The bombing of the factory — located in western Sanaa — is one of series of airstrikes that rocked the capital and at least five other provinces, presumably targeting suspected rebel positions such as barracks housing Houthis and their allies, ousted President Ali Abdullah Saleh's forces.
According to medics and the factory official, a large hangar used by the al-Aqel food company in Sanaa was hit in one of the overnight airstrikes.
Photographs posted by activists on social media show torn and charred bodies at the location. The same factory was hit in airstrikes in January, though there are no visible Houthi camps or barracks in the vicinity of the factory. The nearest rebel post is nearly 1.5 kilometers (mile) away.
The factory official and the medics spoke on condition of anonymity, fearing retribution by the Houthis.
Yemen's SABA news agency, which is now under Houthi control, said dozens of airstrikes pounded Sanaa, the Houthis' northern stronghold of Saada, the western cities of Taiz and Jouf, and the Red Sea ports of Makha and Houdeida over the past 24 hours.
In the mountainous region of Nihm, east of Sanaa, forces loyal to Hadi's government escalated fighting with Houthi militias and allied forces, as part of a new campaign supported by the Saudi-led coalition to seize Sanaa, now under Houthi control. Brig. Gen. Mohammed al-Maqdishi, the army chief of staff loyal to Hadi's government, urged civilians to stay away from Houthi positions.
In the past three days, security and medical officials said the fighting has claimed the lives of dozens of fighters from both sides, in the region which is only 65 kilometers (40 miles) from Sanaa. They said that relief workers have been unable to retrieve the bodies of fighters who were killed.
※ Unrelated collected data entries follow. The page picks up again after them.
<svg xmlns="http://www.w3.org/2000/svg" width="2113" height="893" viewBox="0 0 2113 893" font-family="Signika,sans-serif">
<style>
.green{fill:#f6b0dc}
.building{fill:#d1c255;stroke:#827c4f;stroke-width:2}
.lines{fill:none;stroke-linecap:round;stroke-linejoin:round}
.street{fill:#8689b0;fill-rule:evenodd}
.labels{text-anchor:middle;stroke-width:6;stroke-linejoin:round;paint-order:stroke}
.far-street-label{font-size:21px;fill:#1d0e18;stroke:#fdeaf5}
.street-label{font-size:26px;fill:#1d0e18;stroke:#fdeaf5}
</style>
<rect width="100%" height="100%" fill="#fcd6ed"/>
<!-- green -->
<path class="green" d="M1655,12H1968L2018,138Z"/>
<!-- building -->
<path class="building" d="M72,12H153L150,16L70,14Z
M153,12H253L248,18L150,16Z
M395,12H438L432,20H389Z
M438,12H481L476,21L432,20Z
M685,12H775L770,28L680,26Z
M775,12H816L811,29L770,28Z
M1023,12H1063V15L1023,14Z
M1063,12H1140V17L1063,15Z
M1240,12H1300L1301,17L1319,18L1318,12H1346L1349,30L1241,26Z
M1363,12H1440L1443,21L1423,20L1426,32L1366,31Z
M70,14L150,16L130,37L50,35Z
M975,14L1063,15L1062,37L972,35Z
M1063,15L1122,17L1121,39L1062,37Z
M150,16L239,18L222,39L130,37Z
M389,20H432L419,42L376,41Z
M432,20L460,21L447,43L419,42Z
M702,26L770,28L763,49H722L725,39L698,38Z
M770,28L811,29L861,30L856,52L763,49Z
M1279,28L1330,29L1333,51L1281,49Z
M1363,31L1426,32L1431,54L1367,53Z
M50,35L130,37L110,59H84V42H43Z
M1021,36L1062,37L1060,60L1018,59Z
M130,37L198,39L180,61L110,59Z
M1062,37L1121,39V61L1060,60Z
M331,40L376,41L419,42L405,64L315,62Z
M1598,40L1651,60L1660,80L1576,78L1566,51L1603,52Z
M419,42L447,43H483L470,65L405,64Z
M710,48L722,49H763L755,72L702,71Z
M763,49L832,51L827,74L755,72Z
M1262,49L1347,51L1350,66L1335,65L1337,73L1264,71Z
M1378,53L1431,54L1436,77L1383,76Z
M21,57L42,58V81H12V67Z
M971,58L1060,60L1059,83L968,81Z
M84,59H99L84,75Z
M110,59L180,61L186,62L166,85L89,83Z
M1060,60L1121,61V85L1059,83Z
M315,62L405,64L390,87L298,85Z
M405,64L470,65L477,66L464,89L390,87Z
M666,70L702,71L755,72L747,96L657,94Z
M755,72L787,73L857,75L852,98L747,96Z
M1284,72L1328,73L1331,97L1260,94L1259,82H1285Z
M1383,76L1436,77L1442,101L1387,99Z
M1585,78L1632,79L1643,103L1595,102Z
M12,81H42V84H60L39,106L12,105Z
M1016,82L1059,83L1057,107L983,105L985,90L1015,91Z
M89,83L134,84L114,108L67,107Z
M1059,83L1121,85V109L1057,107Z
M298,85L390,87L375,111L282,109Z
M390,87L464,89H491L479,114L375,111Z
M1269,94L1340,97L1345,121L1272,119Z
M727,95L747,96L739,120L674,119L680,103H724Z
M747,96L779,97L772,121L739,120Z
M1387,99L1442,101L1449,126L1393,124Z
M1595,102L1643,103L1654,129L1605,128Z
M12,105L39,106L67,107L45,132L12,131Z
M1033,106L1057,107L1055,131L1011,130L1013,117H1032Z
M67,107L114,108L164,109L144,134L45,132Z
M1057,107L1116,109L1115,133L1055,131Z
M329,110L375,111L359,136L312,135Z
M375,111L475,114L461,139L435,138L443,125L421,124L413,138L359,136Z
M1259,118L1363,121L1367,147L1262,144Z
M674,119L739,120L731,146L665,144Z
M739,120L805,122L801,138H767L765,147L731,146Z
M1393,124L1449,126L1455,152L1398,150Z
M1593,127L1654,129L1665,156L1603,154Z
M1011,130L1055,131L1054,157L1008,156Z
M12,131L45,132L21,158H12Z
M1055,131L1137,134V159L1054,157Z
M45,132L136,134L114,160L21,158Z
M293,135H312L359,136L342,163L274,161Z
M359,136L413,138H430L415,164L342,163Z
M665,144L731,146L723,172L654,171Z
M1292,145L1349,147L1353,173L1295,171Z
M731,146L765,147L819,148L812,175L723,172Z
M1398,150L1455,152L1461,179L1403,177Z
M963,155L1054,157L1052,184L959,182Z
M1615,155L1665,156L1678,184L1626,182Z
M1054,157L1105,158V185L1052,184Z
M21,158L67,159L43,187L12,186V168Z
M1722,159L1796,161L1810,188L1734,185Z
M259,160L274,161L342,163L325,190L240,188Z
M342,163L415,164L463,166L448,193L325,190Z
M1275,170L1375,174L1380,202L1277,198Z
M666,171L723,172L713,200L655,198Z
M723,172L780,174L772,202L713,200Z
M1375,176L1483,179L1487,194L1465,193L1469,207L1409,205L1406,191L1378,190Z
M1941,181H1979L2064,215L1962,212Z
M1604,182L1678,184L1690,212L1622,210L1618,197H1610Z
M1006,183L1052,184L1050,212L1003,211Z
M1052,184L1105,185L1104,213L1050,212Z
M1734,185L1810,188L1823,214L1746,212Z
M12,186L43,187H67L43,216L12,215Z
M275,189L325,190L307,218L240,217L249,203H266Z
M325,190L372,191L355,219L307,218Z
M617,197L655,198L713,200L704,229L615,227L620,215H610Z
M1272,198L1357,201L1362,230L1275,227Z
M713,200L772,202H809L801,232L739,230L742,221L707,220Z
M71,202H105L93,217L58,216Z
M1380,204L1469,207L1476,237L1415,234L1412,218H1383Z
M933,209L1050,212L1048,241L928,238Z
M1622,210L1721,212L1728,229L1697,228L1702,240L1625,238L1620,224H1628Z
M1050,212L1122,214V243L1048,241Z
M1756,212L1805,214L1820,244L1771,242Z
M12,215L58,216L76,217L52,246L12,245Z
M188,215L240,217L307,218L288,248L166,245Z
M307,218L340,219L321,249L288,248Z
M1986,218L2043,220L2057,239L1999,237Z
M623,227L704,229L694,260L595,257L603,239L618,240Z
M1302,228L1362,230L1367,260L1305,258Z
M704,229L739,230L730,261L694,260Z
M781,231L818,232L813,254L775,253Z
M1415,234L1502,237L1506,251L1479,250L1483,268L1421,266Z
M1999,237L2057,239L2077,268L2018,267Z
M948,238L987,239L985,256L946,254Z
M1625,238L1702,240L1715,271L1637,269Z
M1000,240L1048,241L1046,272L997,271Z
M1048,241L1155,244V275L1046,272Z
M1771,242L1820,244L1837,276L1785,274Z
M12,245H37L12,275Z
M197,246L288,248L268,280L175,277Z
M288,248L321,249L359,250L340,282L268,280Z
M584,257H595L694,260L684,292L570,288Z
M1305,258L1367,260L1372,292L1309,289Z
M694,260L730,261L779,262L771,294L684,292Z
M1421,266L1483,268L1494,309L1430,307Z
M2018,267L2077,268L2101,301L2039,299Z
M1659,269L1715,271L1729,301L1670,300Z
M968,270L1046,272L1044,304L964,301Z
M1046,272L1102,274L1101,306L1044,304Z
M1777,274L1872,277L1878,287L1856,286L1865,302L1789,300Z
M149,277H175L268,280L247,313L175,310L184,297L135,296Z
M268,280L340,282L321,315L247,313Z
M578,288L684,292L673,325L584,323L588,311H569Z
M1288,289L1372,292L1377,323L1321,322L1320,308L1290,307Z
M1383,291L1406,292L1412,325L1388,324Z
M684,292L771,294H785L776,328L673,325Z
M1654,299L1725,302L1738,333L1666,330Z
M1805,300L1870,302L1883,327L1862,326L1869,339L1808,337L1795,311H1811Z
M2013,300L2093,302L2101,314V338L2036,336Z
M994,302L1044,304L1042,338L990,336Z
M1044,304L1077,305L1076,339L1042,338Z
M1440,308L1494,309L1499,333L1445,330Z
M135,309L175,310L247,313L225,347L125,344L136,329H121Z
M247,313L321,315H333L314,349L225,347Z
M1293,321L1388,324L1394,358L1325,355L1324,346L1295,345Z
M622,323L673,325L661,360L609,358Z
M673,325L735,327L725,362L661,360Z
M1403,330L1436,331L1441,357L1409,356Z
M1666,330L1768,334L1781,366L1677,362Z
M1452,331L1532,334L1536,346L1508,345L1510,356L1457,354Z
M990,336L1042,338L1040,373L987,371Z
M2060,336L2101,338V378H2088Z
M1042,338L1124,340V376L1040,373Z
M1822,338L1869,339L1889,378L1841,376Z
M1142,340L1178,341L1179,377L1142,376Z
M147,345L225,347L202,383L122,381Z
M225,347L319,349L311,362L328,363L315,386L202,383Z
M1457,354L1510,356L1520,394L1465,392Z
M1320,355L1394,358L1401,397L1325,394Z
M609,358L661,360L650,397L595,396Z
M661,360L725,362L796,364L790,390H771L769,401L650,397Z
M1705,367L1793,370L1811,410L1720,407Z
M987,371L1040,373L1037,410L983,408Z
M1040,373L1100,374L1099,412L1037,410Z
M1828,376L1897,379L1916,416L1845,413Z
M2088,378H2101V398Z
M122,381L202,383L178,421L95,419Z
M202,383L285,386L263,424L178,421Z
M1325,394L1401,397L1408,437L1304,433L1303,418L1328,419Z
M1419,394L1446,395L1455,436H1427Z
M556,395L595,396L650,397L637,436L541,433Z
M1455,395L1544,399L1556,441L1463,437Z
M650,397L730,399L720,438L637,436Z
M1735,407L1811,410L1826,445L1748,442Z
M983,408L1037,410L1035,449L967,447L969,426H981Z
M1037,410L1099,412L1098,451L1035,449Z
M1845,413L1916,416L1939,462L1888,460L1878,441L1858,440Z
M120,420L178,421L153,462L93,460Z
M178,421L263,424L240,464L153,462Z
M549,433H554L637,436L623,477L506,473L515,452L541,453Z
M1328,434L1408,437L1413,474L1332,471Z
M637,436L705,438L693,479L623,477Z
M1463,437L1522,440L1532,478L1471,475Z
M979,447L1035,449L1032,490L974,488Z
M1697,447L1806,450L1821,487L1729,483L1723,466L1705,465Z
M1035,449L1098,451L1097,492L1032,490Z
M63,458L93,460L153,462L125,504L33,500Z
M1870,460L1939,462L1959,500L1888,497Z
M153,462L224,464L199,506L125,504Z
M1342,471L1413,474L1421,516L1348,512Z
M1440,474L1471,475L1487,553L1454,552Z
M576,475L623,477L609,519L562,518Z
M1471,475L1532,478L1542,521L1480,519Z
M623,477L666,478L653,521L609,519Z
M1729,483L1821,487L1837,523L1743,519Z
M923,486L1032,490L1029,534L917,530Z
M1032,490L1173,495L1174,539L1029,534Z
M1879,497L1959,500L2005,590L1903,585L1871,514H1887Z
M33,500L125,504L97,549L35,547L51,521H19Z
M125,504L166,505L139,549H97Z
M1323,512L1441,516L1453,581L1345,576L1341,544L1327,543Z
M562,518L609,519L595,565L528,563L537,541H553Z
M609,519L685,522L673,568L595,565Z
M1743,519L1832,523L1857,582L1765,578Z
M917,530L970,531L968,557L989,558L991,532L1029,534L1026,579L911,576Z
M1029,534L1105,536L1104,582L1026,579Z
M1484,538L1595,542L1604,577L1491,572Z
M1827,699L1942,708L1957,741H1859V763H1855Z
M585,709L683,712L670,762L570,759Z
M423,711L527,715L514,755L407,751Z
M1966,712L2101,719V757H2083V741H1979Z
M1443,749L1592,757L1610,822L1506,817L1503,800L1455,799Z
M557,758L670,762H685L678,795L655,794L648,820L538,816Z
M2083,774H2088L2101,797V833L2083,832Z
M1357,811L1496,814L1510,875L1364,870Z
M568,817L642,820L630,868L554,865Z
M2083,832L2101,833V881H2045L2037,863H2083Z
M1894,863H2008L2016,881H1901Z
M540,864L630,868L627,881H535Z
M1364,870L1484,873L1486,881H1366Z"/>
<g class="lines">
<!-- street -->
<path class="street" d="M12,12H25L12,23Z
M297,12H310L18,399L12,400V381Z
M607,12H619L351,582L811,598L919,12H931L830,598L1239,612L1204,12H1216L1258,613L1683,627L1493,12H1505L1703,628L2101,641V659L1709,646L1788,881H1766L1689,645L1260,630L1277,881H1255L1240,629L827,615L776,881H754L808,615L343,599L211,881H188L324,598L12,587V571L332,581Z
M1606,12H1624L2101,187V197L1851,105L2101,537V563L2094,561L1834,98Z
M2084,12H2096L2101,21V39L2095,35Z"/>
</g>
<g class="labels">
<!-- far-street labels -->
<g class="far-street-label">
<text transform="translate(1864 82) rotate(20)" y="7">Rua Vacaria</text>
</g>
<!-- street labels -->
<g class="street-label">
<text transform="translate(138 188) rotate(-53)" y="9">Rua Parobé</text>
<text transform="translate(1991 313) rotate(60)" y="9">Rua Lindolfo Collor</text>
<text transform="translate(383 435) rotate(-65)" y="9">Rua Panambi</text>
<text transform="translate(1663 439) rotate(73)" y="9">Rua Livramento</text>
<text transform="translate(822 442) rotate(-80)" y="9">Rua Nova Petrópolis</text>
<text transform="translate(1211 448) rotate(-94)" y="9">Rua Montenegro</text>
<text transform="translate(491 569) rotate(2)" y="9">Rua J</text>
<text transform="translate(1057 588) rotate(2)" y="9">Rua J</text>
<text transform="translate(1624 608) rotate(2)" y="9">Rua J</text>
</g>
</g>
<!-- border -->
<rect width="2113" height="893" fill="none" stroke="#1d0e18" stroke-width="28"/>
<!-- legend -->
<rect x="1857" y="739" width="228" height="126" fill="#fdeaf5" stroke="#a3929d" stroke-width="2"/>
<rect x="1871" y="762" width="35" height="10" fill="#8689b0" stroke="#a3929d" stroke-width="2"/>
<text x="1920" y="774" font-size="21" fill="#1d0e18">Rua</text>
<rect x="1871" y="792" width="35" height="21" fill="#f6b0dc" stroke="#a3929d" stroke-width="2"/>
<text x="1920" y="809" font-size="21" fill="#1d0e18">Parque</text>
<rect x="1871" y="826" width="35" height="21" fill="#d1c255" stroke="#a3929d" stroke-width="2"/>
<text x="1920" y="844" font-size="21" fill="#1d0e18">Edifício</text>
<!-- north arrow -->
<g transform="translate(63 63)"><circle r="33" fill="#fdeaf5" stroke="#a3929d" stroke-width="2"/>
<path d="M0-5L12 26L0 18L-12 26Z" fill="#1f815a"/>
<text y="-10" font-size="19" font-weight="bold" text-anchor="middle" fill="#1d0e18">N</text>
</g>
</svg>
They spoke on condition of anonymity because they were not authorized to speak to the media.
UNICEF said on Tuesday that four children were reportedly killed and three others wounded in fighting on Saturday.
"Children are paying the heaviest price of the conflict in Yemen," the agency said in a statement.
Since the beginning of the conflict, UNICEF said that a total of 1,121 children have been killed and another 1,650 injured. "The actual numbers are likely to be much higher," the agency said.
UNICEF was referring to reports of killings of nine civilians on Saturday.
The Saudi-led coalition has also closed the airspace around Sanaa, suspending flights to and from the airport, and preventing a Houthi rebel delegation from making its way back to Yemen after the talks ended without progress in Kuwait, according to Houthis' spokesman Mohammed Abdel-Salam.
Since the start of two-year war, the Saudi-led coalition has controlled of the airspace over neighboring Yemen.